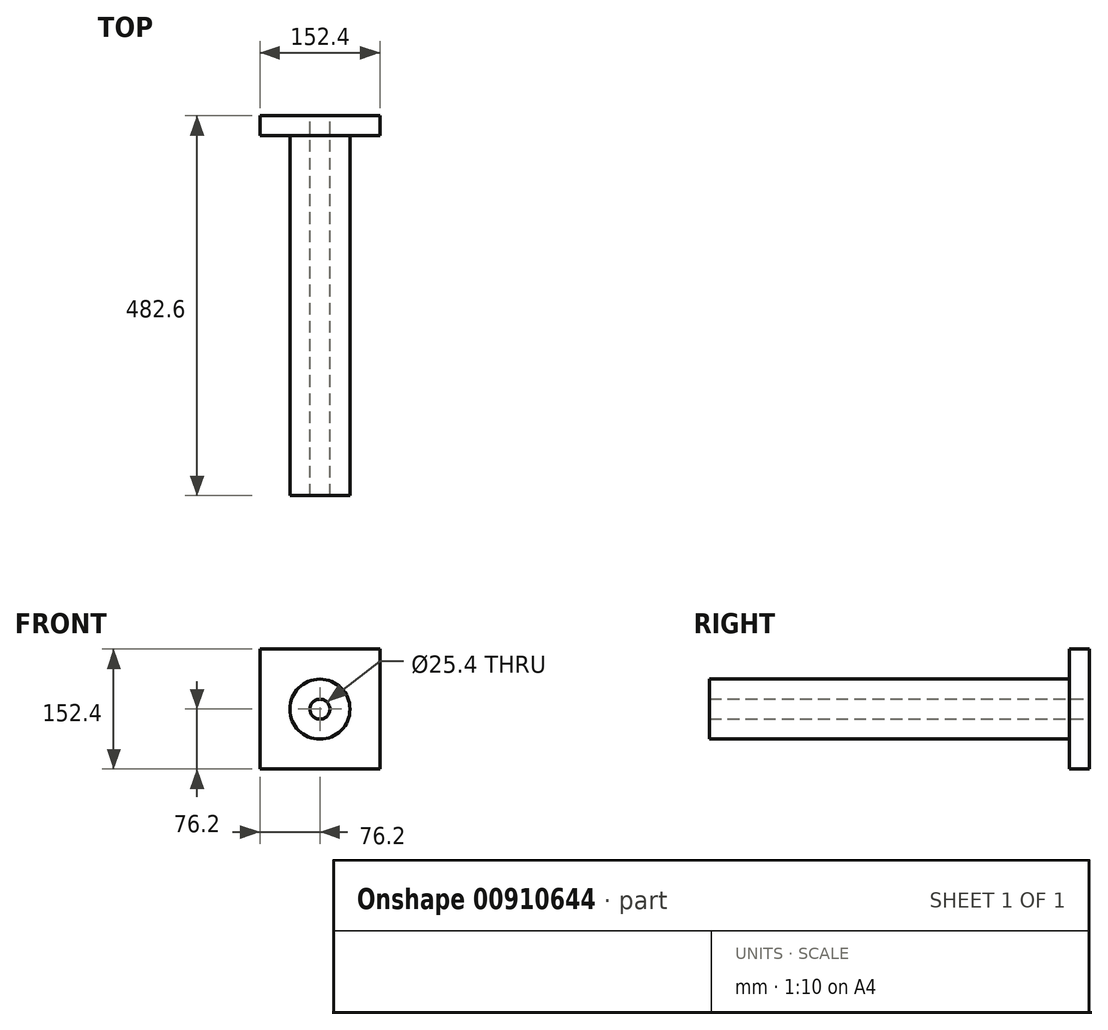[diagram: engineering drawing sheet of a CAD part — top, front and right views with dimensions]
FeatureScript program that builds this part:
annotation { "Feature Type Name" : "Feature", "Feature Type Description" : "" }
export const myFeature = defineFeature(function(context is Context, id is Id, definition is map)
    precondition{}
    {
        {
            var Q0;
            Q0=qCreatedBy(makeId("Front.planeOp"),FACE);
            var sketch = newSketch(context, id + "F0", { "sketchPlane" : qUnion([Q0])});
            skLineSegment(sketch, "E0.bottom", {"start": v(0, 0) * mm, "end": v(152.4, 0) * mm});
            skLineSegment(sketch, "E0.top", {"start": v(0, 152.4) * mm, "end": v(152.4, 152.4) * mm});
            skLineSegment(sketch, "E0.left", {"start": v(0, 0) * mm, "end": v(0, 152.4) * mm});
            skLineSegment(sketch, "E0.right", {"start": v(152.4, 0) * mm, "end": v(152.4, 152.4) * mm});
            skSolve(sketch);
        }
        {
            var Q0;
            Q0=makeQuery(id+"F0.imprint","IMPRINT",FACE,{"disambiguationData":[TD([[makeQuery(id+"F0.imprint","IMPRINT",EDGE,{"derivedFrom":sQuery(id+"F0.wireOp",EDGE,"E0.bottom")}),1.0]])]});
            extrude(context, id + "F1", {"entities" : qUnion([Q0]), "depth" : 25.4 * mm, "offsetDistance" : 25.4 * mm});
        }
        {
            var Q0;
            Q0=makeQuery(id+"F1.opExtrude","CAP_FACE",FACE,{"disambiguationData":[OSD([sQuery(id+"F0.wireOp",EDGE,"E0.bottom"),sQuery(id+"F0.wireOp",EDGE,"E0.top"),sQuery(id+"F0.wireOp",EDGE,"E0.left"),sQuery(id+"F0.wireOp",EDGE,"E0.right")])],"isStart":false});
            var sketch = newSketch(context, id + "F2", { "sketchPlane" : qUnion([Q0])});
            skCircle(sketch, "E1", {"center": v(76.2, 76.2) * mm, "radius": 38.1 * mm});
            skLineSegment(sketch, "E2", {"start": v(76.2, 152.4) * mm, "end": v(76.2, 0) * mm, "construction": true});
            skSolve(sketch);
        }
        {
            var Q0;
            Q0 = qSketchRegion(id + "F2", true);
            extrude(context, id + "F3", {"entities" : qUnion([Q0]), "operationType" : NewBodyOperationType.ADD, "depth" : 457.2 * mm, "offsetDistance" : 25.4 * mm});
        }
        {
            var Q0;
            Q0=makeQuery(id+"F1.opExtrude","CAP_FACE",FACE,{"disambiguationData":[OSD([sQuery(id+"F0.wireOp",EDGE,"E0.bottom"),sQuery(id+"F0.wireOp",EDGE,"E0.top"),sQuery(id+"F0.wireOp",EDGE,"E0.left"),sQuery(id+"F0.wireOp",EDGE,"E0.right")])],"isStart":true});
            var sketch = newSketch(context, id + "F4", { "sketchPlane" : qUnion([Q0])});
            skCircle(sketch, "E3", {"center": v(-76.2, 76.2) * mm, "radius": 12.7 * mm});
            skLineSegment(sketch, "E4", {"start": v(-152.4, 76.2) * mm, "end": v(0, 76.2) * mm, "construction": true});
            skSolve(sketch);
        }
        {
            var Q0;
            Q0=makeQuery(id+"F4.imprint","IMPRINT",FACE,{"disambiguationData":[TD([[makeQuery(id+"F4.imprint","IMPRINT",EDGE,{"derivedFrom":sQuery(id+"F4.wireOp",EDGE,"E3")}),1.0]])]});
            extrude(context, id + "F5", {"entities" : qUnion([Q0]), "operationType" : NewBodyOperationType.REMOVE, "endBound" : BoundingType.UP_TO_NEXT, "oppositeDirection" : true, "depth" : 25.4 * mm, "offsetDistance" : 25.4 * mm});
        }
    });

+--

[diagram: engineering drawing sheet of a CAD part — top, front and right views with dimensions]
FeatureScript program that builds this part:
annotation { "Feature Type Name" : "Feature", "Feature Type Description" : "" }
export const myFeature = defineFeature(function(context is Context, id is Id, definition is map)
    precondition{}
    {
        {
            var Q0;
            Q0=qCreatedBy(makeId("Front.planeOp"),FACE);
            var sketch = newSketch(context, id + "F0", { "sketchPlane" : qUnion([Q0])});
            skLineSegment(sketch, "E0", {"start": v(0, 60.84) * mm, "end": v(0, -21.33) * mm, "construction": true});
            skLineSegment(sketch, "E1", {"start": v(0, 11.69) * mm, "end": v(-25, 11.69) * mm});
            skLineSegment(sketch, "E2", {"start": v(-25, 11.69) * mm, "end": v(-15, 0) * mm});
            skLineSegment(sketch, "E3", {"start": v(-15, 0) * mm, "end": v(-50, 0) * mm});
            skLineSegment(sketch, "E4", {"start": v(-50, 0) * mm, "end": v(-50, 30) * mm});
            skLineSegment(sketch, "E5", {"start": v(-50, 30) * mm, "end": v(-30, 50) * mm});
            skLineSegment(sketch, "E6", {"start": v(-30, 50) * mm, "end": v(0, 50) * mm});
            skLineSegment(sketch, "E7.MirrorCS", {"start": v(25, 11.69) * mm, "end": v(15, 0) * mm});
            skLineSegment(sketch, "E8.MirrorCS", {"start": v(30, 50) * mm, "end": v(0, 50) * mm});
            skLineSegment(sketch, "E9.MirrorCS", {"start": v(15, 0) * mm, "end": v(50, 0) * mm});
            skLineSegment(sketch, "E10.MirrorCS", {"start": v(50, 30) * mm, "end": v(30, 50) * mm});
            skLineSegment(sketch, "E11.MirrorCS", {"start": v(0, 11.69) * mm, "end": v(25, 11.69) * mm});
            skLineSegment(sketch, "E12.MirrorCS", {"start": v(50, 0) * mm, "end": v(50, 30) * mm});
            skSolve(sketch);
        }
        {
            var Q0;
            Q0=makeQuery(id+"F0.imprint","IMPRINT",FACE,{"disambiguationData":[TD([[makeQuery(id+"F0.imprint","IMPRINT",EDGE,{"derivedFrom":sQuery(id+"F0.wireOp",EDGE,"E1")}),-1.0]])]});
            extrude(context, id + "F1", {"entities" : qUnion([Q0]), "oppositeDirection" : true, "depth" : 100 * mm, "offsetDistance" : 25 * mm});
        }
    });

+--

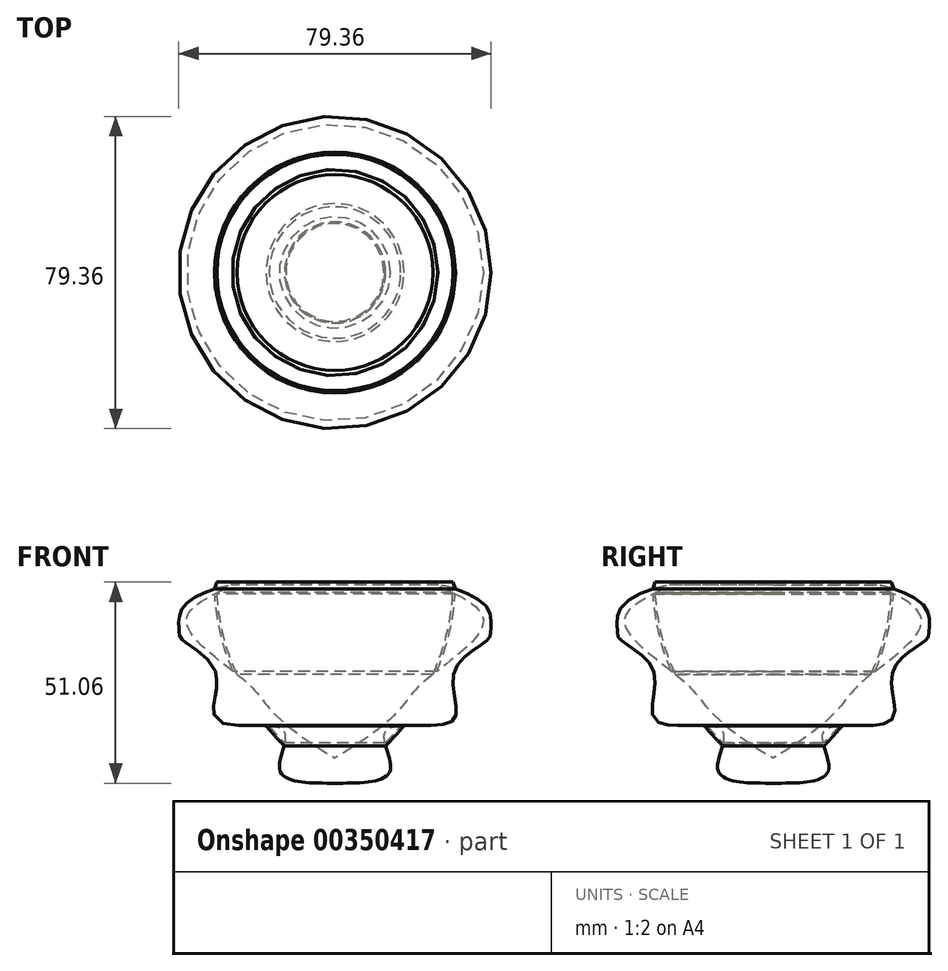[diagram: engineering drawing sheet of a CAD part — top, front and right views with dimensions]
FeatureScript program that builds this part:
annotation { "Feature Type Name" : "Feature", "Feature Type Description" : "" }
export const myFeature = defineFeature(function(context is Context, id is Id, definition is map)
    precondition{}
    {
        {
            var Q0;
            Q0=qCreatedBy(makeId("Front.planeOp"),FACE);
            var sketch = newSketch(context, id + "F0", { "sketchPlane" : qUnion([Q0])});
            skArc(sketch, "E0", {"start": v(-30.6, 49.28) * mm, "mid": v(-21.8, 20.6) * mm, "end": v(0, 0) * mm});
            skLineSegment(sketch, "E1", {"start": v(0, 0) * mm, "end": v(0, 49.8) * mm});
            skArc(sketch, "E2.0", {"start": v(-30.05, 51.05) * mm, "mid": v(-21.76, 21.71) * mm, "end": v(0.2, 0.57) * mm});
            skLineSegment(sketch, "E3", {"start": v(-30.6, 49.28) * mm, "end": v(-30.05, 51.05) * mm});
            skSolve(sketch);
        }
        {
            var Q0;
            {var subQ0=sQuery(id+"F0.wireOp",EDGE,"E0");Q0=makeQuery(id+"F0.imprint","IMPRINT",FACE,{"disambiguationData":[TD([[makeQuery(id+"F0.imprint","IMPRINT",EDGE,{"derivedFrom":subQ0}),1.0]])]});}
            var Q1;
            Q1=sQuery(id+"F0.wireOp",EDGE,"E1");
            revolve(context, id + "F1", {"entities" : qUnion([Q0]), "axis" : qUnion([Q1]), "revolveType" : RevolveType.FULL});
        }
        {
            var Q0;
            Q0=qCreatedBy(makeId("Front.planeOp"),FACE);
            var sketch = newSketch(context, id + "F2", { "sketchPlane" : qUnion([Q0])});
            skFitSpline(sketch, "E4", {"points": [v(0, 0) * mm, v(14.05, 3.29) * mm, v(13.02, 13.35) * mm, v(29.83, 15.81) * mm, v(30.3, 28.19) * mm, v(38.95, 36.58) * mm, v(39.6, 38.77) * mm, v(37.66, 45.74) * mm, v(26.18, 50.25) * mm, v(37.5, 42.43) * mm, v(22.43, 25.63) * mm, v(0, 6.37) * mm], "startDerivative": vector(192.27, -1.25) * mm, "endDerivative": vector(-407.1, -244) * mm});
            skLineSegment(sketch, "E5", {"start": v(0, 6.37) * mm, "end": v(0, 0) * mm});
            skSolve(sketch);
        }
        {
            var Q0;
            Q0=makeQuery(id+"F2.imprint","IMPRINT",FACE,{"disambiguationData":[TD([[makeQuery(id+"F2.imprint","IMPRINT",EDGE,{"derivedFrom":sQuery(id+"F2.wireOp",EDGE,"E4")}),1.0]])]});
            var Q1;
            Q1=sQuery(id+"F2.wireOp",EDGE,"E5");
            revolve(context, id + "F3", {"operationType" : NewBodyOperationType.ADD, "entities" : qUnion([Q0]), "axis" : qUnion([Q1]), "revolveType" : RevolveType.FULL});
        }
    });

+--

» **DESCRIPTION OF THE TASK**
From the items above, copy out each line that contains the string "radius", matching its case exactly.

» **COMPLETE RESPONSE**
            skCircle(sketch, "E1", {"center": v(76.2, 76.2) * mm, "radius": 38.1 * mm});
            skCircle(sketch, "E3", {"center": v(-76.2, 76.2) * mm, "radius": 12.7 * mm});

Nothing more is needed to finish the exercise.